Antoine Sfeir au cours de sa conférence à la Sorbonne-Paris I.
Antoine Sfeir, conférencier aux universités libanaises, dont l'USJ, et avocat au barreau de Beyrouth, a donné une conférence au centre de recherche en droit constitutionnel à la Sorbonne-Paris I à propos du système constitutionnel libanais.
M. Sfeir a entamé sa conférence par un historique de l'établissement de l'État libanais, la genèse de la Constitution et les originalités du système politique libanais connu par sa portée confessionnelle, au niveau du statut personnel et de la représentation politique des communautés, laquelle vient établir un « mariage de droit » entre les dispositions juridiques générales concernant toute la population et les dispositions spéciales régissant les activités respectives des communautés.
M. Sfeir a élaboré dans un premier point une description générale de la Constitution de 1926 modifiée en 1927, qui avait aboli le système bicaméral du Parlement libanais, puis il a passé en revue les modifications constitutionnelles minimes qui ont eu lieu, notamment dans les années 1943 afin d'abolir les articles réglementant le mandat français.

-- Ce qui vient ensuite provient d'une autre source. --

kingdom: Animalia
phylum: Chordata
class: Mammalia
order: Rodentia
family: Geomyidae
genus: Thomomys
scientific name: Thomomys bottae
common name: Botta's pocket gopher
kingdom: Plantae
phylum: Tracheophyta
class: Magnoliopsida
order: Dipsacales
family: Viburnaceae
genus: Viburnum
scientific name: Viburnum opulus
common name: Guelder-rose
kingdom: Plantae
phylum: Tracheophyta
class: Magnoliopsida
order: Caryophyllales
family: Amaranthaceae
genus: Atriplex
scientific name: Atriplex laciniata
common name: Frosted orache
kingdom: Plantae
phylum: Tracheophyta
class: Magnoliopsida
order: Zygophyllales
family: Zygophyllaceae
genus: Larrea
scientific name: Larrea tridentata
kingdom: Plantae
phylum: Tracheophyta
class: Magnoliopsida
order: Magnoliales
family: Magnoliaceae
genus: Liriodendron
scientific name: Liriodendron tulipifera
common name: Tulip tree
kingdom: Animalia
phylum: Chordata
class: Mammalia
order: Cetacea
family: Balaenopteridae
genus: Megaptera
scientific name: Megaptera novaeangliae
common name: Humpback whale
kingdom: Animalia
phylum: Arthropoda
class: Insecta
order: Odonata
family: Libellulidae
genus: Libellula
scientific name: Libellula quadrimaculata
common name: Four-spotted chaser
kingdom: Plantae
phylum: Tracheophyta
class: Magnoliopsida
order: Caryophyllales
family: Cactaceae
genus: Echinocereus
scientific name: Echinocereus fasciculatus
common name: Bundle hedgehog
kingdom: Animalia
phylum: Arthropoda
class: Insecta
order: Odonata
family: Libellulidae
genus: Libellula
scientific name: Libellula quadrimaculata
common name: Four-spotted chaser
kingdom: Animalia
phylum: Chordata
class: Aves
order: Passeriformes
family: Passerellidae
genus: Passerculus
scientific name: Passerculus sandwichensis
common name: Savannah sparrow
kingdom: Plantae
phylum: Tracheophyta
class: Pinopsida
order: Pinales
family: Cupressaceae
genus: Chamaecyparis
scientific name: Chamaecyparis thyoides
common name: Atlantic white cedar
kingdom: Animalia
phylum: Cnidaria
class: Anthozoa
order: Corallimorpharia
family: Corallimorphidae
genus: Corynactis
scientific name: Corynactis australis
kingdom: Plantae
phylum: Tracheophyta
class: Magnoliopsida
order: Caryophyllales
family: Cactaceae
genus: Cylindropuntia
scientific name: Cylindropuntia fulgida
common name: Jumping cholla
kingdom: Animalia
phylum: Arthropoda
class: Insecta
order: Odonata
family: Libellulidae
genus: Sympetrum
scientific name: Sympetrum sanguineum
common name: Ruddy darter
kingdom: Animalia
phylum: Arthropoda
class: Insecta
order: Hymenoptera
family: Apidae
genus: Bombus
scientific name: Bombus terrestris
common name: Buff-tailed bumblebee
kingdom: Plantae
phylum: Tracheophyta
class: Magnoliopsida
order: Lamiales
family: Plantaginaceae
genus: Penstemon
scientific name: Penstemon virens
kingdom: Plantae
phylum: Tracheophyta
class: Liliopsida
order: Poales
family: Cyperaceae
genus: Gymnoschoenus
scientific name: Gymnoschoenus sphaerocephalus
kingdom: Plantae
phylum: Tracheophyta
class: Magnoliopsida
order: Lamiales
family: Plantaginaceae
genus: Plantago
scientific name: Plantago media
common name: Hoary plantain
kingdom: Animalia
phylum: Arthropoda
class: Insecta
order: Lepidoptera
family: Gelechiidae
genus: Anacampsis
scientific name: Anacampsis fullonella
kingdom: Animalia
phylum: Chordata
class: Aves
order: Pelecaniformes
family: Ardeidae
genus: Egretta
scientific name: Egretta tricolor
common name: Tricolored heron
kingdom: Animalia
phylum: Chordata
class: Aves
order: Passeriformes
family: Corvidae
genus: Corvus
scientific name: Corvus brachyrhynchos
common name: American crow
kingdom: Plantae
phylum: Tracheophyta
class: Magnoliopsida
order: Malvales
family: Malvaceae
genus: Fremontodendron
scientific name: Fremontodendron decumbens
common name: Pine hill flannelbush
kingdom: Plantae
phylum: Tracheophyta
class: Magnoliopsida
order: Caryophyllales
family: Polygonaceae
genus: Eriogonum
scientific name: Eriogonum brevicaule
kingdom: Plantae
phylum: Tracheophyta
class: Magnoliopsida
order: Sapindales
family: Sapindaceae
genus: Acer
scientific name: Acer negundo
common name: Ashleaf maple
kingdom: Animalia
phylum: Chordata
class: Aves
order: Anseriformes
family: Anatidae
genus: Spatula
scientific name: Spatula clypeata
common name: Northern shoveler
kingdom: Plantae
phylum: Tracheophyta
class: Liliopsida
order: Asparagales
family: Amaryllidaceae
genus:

Le conférencier a ensuite dégagé dans un second point les dispositions des modifications de 1990, qui sont moins nombreuses que celles de 1927 mais plus pesantes. Elles visaient la reconsidération du système parlementaire en entier avec un exécutif possédant de larges prérogatives mais qui se trouve pratiquement dans l'impossibilité de faire pression et de dissoudre le Parlement, ce qui a rendu notre système imparfait frôlant les critères du régime d'assemblée dans certaines de ses caractéristiques.
C'est ainsi que l'institution du Conseil des ministres fut établie, et le champ de compétence du Parlement réévalué ; tout cela au détriment du président de la République.
En outre, le rôle du président de la Chambre a été consolidé, avec son élection pour un mandat parlementaire complet de quatre ans, ce qui le transforme en président exécutif du Parlement avec un rôle prépondérant dans le processus législatif comme lors de l'élection du président de la République.
Antoine Sfeir a par la suite décrit les originalités du régime confessionnel qui vient assurer le management de la diversité qui caractérise le pays, en insistant sur le refus total de toute sorte d'abolition du confessionnalisme politique tout en indiquant que l'établissement d'un « État civil » pourra contribuer à la modernisation du système politique.
À la fin de la conférence, un débat a eu lieu entre M. Sfeir et l'audience constituée d'académiciens et de doctorants.